TASK GOAL: Find the word "lines" in the records and copy every line where it occurs.

==== INPUT DATA ====

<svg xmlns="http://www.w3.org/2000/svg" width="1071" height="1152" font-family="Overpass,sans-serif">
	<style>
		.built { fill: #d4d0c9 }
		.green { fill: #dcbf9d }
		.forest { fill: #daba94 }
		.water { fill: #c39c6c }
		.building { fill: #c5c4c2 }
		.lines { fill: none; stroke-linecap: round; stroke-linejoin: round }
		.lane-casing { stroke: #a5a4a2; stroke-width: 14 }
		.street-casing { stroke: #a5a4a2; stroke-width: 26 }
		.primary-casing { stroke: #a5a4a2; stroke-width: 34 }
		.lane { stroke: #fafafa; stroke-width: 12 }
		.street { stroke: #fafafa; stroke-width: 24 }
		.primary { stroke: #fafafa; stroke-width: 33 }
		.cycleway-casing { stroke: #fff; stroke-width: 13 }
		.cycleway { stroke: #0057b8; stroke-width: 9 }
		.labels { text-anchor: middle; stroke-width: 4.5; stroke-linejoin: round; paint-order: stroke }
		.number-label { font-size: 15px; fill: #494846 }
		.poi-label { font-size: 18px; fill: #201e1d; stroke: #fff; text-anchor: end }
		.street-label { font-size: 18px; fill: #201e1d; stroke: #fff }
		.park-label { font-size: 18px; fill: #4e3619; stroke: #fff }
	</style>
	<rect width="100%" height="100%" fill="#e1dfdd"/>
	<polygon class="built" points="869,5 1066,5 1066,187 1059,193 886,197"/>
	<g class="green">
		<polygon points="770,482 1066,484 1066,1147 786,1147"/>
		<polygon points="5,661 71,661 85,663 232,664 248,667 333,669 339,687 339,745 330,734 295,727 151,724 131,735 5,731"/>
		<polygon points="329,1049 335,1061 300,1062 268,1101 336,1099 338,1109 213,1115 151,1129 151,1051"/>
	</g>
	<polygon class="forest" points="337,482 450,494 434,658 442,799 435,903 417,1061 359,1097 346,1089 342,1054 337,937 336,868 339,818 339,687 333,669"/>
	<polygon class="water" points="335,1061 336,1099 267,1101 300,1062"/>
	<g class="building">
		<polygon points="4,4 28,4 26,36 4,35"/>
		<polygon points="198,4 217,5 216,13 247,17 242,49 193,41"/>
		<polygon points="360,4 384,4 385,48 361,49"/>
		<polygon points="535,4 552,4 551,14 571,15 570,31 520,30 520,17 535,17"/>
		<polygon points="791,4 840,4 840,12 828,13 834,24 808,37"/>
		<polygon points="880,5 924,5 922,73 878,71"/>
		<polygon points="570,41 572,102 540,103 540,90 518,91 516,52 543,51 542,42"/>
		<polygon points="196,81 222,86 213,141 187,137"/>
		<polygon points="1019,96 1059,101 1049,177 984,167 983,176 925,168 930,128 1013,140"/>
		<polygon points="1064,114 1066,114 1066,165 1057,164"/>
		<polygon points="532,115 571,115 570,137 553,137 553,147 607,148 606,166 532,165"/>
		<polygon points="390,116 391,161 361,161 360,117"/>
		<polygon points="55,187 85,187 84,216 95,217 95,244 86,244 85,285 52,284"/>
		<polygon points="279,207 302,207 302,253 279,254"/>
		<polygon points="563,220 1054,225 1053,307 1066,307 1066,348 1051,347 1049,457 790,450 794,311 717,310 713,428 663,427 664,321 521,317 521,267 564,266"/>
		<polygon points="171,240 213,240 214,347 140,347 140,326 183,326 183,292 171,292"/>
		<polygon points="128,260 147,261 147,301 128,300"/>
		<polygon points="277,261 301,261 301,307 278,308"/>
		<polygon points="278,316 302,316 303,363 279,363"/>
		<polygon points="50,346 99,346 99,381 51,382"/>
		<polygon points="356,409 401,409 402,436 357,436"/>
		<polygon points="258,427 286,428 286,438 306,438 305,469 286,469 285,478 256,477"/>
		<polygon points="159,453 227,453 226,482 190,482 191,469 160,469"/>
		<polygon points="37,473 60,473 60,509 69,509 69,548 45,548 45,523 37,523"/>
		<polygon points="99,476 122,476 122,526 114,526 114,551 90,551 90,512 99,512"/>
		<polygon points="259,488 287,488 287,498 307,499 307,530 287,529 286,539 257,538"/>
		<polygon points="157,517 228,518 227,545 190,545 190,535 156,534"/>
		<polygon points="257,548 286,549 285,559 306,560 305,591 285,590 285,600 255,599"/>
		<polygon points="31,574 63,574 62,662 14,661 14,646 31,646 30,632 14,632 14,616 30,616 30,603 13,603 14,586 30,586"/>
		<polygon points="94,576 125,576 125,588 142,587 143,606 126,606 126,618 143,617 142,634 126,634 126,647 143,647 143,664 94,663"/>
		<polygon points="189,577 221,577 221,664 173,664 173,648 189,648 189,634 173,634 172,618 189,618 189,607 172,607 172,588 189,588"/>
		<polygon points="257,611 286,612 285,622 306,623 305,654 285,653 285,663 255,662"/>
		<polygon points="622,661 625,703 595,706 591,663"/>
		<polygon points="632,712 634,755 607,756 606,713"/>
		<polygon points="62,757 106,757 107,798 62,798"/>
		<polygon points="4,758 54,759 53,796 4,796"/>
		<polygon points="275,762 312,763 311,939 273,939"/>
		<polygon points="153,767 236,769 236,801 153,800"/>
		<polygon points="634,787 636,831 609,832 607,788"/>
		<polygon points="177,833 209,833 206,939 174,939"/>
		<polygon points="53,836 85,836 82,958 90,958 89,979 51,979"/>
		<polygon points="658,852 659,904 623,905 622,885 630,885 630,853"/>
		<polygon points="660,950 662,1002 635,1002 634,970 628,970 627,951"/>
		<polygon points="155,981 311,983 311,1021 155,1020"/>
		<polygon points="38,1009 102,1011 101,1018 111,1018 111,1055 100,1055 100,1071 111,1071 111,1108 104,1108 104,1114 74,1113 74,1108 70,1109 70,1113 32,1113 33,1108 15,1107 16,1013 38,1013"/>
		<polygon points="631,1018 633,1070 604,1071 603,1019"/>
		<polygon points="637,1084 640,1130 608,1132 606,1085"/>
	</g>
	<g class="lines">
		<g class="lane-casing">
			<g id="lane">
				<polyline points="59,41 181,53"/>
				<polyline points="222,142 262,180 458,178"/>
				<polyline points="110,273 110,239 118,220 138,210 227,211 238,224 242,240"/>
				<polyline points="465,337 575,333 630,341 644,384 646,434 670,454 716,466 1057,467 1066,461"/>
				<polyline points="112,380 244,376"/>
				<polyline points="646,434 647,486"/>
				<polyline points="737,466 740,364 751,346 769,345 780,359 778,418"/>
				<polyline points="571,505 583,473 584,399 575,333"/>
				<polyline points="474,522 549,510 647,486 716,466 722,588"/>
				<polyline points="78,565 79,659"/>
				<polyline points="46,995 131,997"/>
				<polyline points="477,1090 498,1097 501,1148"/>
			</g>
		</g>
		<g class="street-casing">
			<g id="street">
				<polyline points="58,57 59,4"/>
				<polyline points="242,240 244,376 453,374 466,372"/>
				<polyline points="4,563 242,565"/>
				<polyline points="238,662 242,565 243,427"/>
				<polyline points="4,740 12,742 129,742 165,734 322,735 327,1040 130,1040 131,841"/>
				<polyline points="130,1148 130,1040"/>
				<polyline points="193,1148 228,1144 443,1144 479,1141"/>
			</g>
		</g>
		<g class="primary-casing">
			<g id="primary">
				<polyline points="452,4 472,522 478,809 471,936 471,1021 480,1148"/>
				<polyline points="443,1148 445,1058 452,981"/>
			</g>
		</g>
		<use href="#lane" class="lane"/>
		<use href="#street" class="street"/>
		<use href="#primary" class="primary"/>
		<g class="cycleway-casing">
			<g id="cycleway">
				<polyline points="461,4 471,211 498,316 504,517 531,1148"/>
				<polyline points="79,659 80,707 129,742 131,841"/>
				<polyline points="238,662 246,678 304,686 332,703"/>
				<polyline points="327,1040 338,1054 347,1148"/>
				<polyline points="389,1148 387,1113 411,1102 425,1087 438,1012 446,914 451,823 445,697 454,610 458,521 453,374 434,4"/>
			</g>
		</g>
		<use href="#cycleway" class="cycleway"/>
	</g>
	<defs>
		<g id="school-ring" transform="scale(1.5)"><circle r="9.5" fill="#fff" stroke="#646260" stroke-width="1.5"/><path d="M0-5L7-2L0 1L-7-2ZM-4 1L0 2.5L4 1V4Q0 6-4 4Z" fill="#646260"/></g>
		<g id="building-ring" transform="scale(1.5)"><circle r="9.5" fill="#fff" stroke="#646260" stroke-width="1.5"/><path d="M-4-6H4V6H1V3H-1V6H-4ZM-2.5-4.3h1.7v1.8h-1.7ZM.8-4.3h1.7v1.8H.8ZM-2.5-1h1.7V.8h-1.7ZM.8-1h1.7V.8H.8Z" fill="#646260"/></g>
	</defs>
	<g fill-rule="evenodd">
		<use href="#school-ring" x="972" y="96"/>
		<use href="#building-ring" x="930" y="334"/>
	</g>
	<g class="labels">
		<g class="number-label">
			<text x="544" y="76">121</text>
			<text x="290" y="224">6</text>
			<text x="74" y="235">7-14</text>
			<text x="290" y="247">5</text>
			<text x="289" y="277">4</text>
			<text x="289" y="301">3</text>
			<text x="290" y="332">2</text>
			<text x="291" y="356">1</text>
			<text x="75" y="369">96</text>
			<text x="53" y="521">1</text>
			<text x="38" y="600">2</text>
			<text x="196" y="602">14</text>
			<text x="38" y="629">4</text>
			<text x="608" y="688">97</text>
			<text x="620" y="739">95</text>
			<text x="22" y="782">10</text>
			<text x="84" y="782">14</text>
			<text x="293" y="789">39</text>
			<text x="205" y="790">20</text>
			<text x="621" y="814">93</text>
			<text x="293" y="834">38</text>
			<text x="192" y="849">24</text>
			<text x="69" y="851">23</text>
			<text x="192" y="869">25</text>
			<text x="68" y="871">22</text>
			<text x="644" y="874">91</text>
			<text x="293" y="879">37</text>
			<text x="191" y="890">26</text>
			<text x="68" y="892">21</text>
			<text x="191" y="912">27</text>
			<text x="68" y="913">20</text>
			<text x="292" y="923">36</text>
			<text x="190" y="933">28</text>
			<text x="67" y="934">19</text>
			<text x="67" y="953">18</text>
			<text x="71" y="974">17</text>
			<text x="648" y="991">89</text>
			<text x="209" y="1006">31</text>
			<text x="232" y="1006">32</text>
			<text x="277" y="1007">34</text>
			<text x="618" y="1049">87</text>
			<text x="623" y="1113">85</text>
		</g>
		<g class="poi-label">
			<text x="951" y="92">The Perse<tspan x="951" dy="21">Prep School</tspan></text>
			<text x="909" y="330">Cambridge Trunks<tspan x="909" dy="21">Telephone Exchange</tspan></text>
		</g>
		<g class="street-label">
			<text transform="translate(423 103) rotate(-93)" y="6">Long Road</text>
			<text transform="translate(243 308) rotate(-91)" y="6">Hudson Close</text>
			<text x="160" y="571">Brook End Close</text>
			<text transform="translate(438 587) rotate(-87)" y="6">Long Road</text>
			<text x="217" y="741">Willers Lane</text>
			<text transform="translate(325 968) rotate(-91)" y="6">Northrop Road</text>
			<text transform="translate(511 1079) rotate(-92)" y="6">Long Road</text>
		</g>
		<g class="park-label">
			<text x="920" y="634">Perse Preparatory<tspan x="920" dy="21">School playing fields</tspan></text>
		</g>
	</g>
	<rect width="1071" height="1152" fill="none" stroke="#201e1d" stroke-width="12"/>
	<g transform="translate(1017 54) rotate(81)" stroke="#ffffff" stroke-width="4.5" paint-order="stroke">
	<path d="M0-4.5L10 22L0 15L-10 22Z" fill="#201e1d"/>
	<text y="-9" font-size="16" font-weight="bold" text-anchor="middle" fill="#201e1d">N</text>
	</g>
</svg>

====

RESPONSE TO THE EXERCISE:
		.lines { fill: none; stroke-linecap: round; stroke-linejoin: round }
	<g class="lines">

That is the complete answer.